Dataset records
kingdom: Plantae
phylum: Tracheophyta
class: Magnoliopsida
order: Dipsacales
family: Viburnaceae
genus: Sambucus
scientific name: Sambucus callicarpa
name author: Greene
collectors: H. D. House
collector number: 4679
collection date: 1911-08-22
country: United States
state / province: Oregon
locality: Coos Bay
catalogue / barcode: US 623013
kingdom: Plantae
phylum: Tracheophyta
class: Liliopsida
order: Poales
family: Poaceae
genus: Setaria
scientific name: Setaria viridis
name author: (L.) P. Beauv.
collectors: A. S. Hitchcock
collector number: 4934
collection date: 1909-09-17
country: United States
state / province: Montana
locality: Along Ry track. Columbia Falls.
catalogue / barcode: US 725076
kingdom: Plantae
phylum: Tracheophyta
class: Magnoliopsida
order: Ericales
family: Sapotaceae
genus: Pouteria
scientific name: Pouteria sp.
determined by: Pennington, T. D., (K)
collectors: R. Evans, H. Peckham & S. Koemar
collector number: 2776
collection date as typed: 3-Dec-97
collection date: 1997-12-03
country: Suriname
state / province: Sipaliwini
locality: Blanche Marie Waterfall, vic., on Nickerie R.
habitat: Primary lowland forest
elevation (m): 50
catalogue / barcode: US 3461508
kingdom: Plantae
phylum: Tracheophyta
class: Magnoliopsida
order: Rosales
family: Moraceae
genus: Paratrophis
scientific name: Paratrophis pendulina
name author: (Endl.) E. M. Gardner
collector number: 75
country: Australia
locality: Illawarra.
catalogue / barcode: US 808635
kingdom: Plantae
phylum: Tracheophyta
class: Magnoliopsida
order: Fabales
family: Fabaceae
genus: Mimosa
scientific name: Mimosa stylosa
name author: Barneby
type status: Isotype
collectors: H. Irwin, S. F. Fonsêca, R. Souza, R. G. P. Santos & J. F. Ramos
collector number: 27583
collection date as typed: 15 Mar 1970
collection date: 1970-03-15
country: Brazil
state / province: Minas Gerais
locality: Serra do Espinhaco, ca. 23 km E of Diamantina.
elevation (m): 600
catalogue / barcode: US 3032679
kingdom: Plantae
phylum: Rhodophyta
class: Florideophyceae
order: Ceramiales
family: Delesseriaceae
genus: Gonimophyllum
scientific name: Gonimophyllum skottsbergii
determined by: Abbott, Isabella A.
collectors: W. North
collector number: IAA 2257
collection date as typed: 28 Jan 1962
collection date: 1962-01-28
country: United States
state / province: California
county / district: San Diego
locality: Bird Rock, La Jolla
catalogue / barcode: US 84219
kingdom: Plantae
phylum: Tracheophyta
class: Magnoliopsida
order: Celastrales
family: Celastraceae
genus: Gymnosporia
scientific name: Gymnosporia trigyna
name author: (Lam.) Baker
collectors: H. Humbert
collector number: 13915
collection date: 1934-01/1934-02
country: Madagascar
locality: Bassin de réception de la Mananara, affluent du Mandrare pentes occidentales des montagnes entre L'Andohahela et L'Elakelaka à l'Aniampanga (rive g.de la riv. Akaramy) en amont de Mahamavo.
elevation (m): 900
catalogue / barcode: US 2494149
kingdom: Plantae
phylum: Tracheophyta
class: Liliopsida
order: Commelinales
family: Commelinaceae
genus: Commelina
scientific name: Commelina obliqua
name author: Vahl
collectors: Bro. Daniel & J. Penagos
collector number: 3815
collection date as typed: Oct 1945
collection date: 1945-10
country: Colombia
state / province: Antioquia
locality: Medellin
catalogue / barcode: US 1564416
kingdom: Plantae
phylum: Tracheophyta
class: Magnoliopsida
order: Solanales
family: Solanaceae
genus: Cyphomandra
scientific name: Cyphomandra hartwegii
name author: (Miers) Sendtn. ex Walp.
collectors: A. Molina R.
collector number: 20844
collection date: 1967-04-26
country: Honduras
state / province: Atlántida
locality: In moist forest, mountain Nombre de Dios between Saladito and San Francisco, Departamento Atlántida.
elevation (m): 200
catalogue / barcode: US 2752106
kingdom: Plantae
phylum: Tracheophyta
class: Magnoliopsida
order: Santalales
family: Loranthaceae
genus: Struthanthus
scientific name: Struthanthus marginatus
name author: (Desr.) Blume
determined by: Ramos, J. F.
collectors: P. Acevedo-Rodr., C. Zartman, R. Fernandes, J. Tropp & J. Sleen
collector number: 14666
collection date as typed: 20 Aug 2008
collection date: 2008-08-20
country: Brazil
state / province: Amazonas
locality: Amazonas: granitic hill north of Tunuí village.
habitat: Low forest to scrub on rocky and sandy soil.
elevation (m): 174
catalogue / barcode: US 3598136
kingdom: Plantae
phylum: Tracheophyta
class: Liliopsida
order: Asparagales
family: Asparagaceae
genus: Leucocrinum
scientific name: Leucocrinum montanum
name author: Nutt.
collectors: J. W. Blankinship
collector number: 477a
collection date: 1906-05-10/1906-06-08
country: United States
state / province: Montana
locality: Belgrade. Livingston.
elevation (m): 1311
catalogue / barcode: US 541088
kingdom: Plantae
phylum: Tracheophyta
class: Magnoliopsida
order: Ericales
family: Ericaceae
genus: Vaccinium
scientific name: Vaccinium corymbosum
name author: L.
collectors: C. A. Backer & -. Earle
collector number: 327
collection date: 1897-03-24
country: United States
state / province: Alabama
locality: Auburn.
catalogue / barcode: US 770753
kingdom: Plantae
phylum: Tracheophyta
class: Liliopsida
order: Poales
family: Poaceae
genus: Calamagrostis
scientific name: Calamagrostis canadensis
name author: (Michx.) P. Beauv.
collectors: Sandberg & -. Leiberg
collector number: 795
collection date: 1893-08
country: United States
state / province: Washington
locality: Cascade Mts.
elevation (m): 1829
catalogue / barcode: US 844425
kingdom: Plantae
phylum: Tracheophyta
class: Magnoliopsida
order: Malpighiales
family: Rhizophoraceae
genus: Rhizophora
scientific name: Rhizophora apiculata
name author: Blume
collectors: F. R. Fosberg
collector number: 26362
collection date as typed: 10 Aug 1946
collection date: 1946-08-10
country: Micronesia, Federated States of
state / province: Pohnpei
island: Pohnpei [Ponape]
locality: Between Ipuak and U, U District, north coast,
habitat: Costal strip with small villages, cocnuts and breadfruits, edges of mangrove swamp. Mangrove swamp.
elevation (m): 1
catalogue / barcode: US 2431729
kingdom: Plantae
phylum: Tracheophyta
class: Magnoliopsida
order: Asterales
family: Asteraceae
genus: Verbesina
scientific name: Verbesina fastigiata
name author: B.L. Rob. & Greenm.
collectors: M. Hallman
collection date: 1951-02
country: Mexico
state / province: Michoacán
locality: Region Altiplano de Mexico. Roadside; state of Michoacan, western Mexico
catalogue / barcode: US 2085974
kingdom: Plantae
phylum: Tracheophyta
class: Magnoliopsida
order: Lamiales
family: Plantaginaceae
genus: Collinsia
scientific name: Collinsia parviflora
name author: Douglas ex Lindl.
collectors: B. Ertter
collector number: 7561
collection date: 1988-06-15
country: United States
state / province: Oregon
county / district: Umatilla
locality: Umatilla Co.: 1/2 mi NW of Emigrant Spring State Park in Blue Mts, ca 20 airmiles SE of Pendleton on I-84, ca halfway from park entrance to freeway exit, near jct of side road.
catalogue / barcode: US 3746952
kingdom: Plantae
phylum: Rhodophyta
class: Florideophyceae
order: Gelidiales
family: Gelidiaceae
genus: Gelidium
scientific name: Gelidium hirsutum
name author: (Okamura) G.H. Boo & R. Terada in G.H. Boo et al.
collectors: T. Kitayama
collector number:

Exercise description:
Reproduce all of the catalog entries above line for line, with no changes to any field or value.

Full solution:
kingdom: Plantae
phylum: Tracheophyta
class: Magnoliopsida
order: Dipsacales
family: Viburnaceae
genus: Sambucus
scientific name: Sambucus callicarpa
name author: Greene
collectors: H. D. House
collector number: 4679
collection date: 1911-08-22
country: United States
state / province: Oregon
locality: Coos Bay
catalogue / barcode: US 623013
kingdom: Plantae
phylum: Tracheophyta
class: Liliopsida
order: Poales
family: Poaceae
genus: Setaria
scientific name: Setaria viridis
name author: (L.) P. Beauv.
collectors: A. S. Hitchcock
collector number: 4934
collection date: 1909-09-17
country: United States
state / province: Montana
locality: Along Ry track. Columbia Falls.
catalogue / barcode: US 725076
kingdom: Plantae
phylum: Tracheophyta
class: Magnoliopsida
order: Ericales
family: Sapotaceae
genus: Pouteria
scientific name: Pouteria sp.
determined by: Pennington, T. D., (K)
collectors: R. Evans, H. Peckham & S. Koemar
collector number: 2776
collection date as typed: 3-Dec-97
collection date: 1997-12-03
country: Suriname
state / province: Sipaliwini
locality: Blanche Marie Waterfall, vic., on Nickerie R.
habitat: Primary lowland forest
elevation (m): 50
catalogue / barcode: US 3461508
kingdom: Plantae
phylum: Tracheophyta
class: Magnoliopsida
order: Rosales
family: Moraceae
genus: Paratrophis
scientific name: Paratrophis pendulina
name author: (Endl.) E. M. Gardner
collector number: 75
country: Australia
locality: Illawarra.
catalogue / barcode: US 808635
kingdom: Plantae
phylum: Tracheophyta
class: Magnoliopsida
order: Fabales
family: Fabaceae
genus: Mimosa
scientific name: Mimosa stylosa
name author: Barneby
type status: Isotype
collectors: H. Irwin, S. F. Fonsêca, R. Souza, R. G. P. Santos & J. F. Ramos
collector number: 27583
collection date as typed: 15 Mar 1970
collection date: 1970-03-15
country: Brazil
state / province: Minas Gerais
locality: Serra do Espinhaco, ca. 23 km E of Diamantina.
elevation (m): 600
catalogue / barcode: US 3032679
kingdom: Plantae
phylum: Rhodophyta
class: Florideophyceae
order: Ceramiales
family: Delesseriaceae
genus: Gonimophyllum
scientific name: Gonimophyllum skottsbergii
determined by: Abbott, Isabella A.
collectors: W. North
collector number: IAA 2257
collection date as typed: 28 Jan 1962
collection date: 1962-01-28
country: United States
state / province: California
county / district: San Diego
locality: Bird Rock, La Jolla
catalogue / barcode: US 84219
kingdom: Plantae
phylum: Tracheophyta
class: Magnoliopsida
order: Celastrales
family: Celastraceae
genus: Gymnosporia
scientific name: Gymnosporia trigyna
name author: (Lam.) Baker
collectors: H. Humbert
collector number: 13915
collection date: 1934-01/1934-02
country: Madagascar
locality: Bassin de réception de la Mananara, affluent du Mandrare pentes occidentales des montagnes entre L'Andohahela et L'Elakelaka à l'Aniampanga (rive g.de la riv. Akaramy) en amont de Mahamavo.
elevation (m): 900
catalogue / barcode: US 2494149
kingdom: Plantae
phylum: Tracheophyta
class: Liliopsida
order: Commelinales
family: Commelinaceae
genus: Commelina
scientific name: Commelina obliqua
name author: Vahl
collectors: Bro. Daniel & J. Penagos
collector number: 3815
collection date as typed: Oct 1945
collection date: 1945-10
country: Colombia
state / province: Antioquia
locality: Medellin
catalogue / barcode: US 1564416
kingdom: Plantae
phylum: Tracheophyta
class: Magnoliopsida
order: Solanales
family: Solanaceae
genus: Cyphomandra
scientific name: Cyphomandra hartwegii
name author: (Miers) Sendtn. ex Walp.
collectors: A. Molina R.
collector number: 20844
collection date: 1967-04-26
country: Honduras
state / province: Atlántida
locality: In moist forest, mountain Nombre de Dios between Saladito and San Francisco, Departamento Atlántida.
elevation (m): 200
catalogue / barcode: US 2752106
kingdom: Plantae
phylum: Tracheophyta
class: Magnoliopsida
order: Santalales
family: Loranthaceae
genus: Struthanthus
scientific name: Struthanthus marginatus
name author: (Desr.) Blume
determined by: Ramos, J. F.
collectors: P. Acevedo-Rodr., C. Zartman, R. Fernandes, J. Tropp & J. Sleen
collector number: 14666
collection date as typed: 20 Aug 2008
collection date: 2008-08-20
country: Brazil
state / province: Amazonas
locality: Amazonas: granitic hill north of Tunuí village.
habitat: Low forest to scrub on rocky and sandy soil.
elevation (m): 174
catalogue / barcode: US 3598136
kingdom: Plantae
phylum: Tracheophyta
class: Liliopsida
order: Asparagales
family: Asparagaceae
genus: Leucocrinum
scientific name: Leucocrinum montanum
name author: Nutt.
collectors: J. W. Blankinship
collector number: 477a
collection date: 1906-05-10/1906-06-08
country: United States
state / province: Montana
locality: Belgrade. Livingston.
elevation (m): 1311
catalogue / barcode: US 541088
kingdom: Plantae
phylum: Tracheophyta
class: Magnoliopsida
order: Ericales
family: Ericaceae
genus: Vaccinium
scientific name: Vaccinium corymbosum
name author: L.
collectors: C. A. Backer & -. Earle
collector number: 327
collection date: 1897-03-24
country: United States
state / province: Alabama
locality: Auburn.
catalogue / barcode: US 770753
kingdom: Plantae
phylum: Tracheophyta
class: Liliopsida
order: Poales
family: Poaceae
genus: Calamagrostis
scientific name: Calamagrostis canadensis
name author: (Michx.) P. Beauv.
collectors: Sandberg & -. Leiberg
collector number: 795
collection date: 1893-08
country: United States
state / province: Washington
locality: Cascade Mts.
elevation (m): 1829
catalogue / barcode: US 844425
kingdom: Plantae
phylum: Tracheophyta
class: Magnoliopsida
order: Malpighiales
family: Rhizophoraceae
genus: Rhizophora
scientific name: Rhizophora apiculata
name author: Blume
collectors: F. R. Fosberg
collector number: 26362
collection date as typed: 10 Aug 1946
collection date: 1946-08-10
country: Micronesia, Federated States of
state / province: Pohnpei
island: Pohnpei [Ponape]
locality: Between Ipuak and U, U District, north coast,
habitat: Costal strip with small villages, cocnuts and breadfruits, edges of mangrove swamp. Mangrove swamp.
elevation (m): 1
catalogue / barcode: US 2431729
kingdom: Plantae
phylum: Tracheophyta
class: Magnoliopsida
order: Asterales
family: Asteraceae
genus: Verbesina
scientific name: Verbesina fastigiata
name author: B.L. Rob. & Greenm.
collectors: M. Hallman
collection date: 1951-02
country: Mexico
state / province: Michoacán
locality: Region Altiplano de Mexico. Roadside; state of Michoacan, western Mexico
catalogue / barcode: US 2085974
kingdom: Plantae
phylum: Tracheophyta
class: Magnoliopsida
order: Lamiales
family: Plantaginaceae
genus: Collinsia
scientific name: Collinsia parviflora
name author: Douglas ex Lindl.
collectors: B. Ertter
collector number: 7561
collection date: 1988-06-15
country: United States
state / province: Oregon
county / district: Umatilla
locality: Umatilla Co.: 1/2 mi NW of Emigrant Spring State Park in Blue Mts, ca 20 airmiles SE of Pendleton on I-84, ca halfway from park entrance to freeway exit, near jct of side road.
catalogue / barcode: US 3746952
kingdom: Plantae
phylum: Rhodophyta
class: Florideophyceae
order: Gelidiales
family: Gelidiaceae
genus: Gelidium
scientific name: Gelidium hirsutum
name author: (Okamura) G.H. Boo & R. Terada in G.H. Boo et al.
collectors: T. Kitayama
collector number:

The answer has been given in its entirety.